HOW TO COMPLETE THIS TASK:
Copy everything in the data below exactly except the pictures.

DATASET CONTENT:
BEGIN

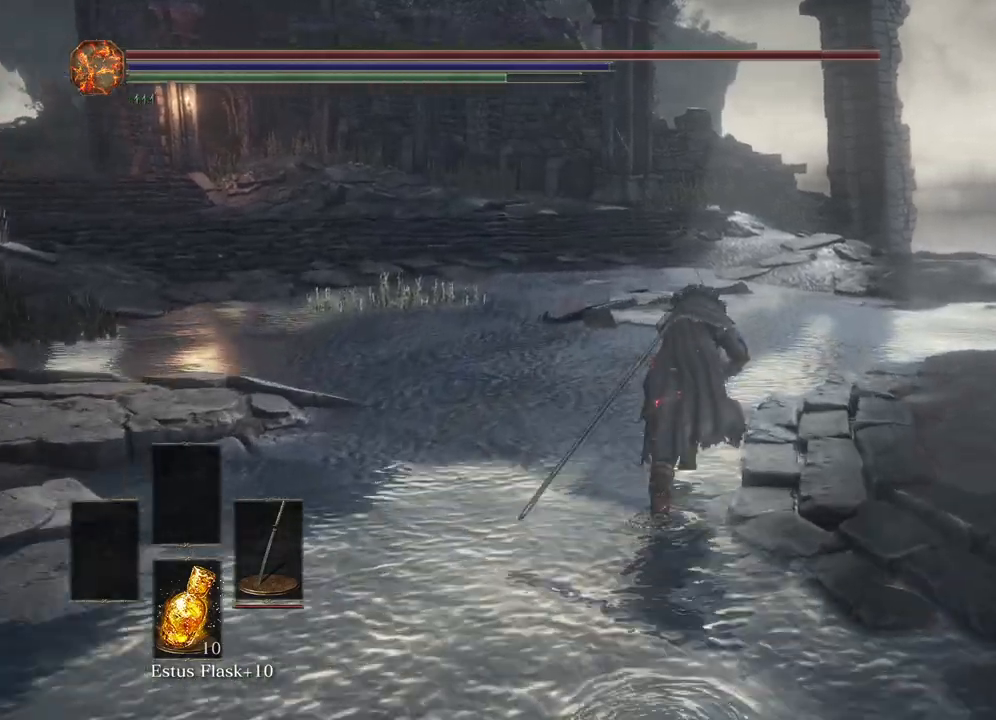
{"buttons": ["B"], "left_stick": "up", "right_stick": "center", "events": [[167, "R1", "down"], [283, "R1", "up"]]}
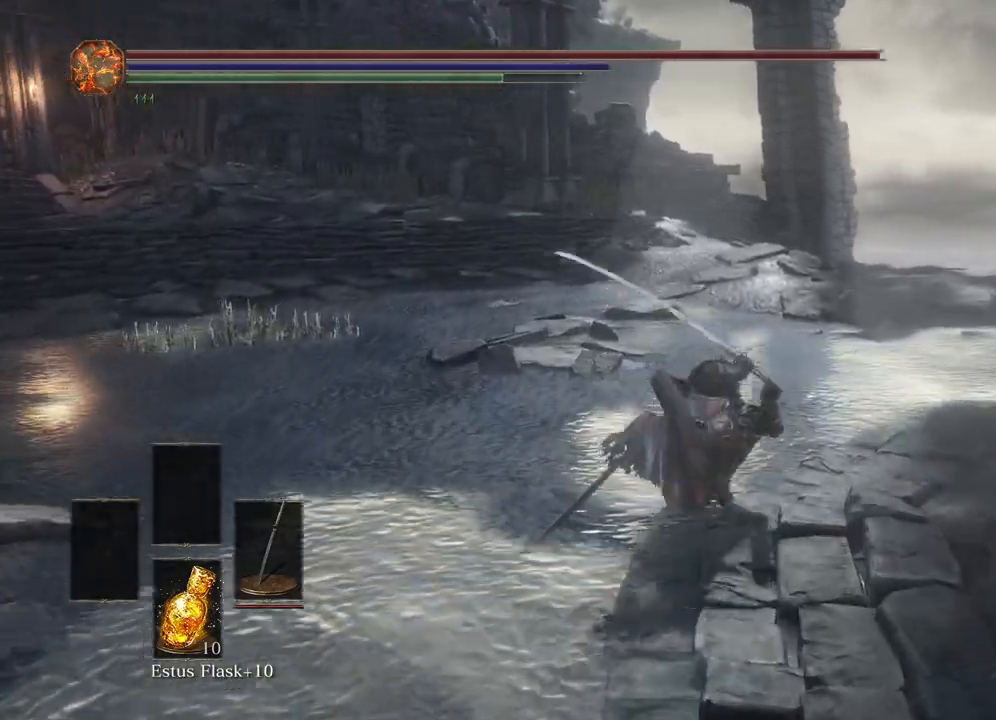
{"buttons": ["B"], "left_stick": "up", "right_stick": "center", "events": []}
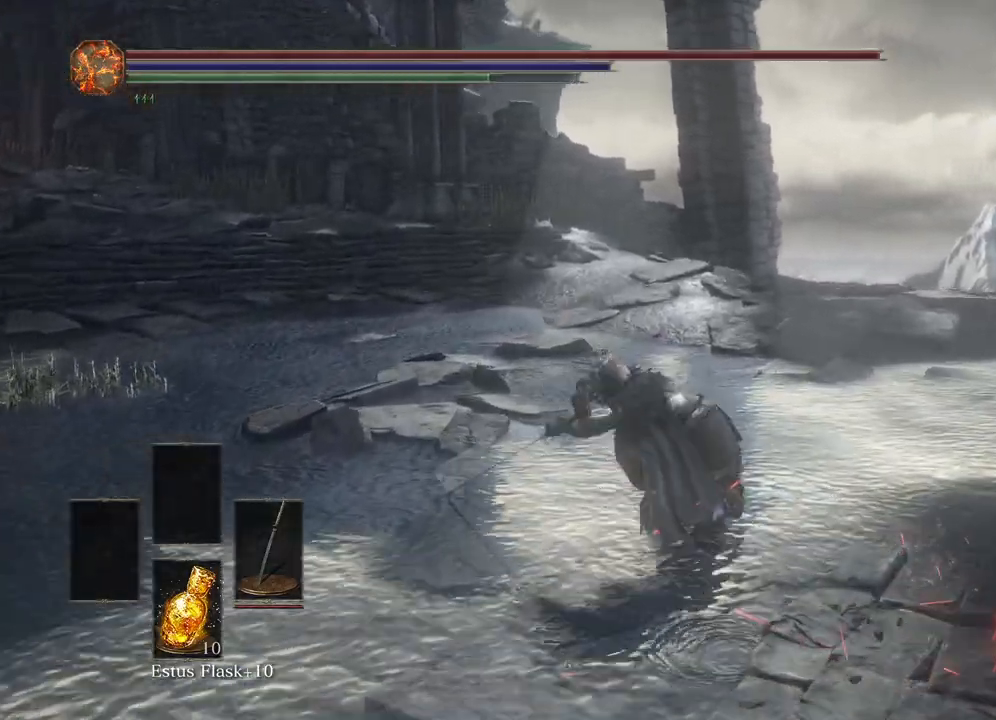
{"buttons": ["B"], "left_stick": "up", "right_stick": "center", "events": []}
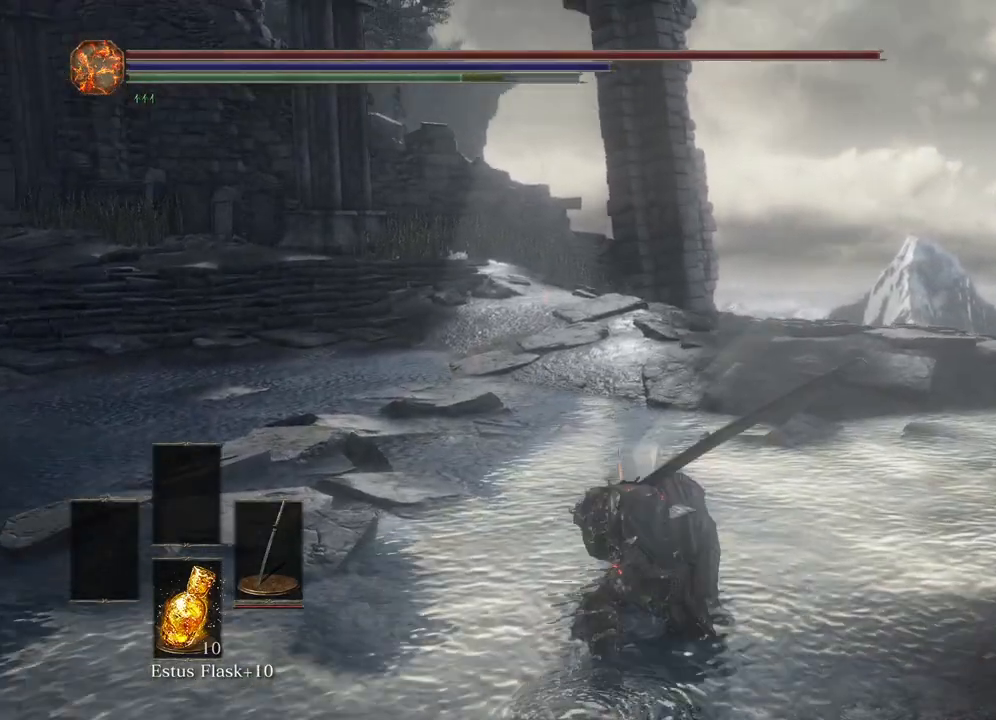
{"buttons": [], "left_stick": "up-right", "right_stick": "left", "events": [[183, "B", "up"], [417, "left_stick", "up-right"], [450, "right_stick", "left"]]}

END

PROBLEM SOLUTION:
{"buttons": ["B"], "left_stick": "up", "right_stick": "center", "events": [[167, "R1", "down"], [283, "R1", "up"]]}
{"buttons": ["B"], "left_stick": "up", "right_stick": "center", "events": []}
{"buttons": ["B"], "left_stick": "up", "right_stick": "center", "events": []}
{"buttons": [], "left_stick": "up-right", "right_stick": "left", "events": [[183, "B", "up"], [417, "left_stick", "up-right"], [450, "right_stick", "left"]]}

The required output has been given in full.